I have the following dendrogram made with SciPy:
# create the dendrogram
from scipy.cluster import hierarchy as hc
from scipy.stats import spearmanr as sp
import matplotlib.pyplot as plt
%matplotlib inline
corr = np.round(sp(data_for_cluster).correlation, 4)
corr_condensed = hc.distance.squareform(1-corr)
z = hc.linkage(corr_condensed, method='average')
fig = plt.figure(figsize=(20,35))
dendrogram = hc.dendrogram(z, labels=vals_to_keep, orientation='left',
leaf_font_size=14)
plt.show()
Which gives the following picture:
I'm not quite sure how to interpret the colors in the dendrogram. From the documentation it gives the following description of the color_threshold
parameter:
For brevity, let t be the color_threshold.
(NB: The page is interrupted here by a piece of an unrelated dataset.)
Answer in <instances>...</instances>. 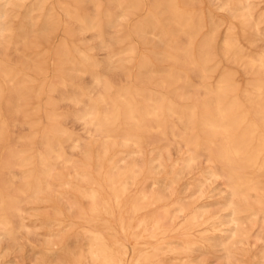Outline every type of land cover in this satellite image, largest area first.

Colors all the descendent links below a cluster node k the same color if k is the first node below the cut threshold t. All links connecting nodes with distances greater than or equal to the threshold are colored blue. If t is less than or equal to zero, all nodes are colored blue. If color_threshold is None or ‘default’, corresponding with MATLAB(TM) behavior, the threshold is set to 0.7*max(Z[:,2]).
However, what confuses me is why some clusters which appear to be very close together are not given a different color, whereas other clusters which are further apart.......do.
I would think, all else being equal, the closer clusters are together the more likely they are to be a different color, to represent cluster membership but this doesn't seem to be the case.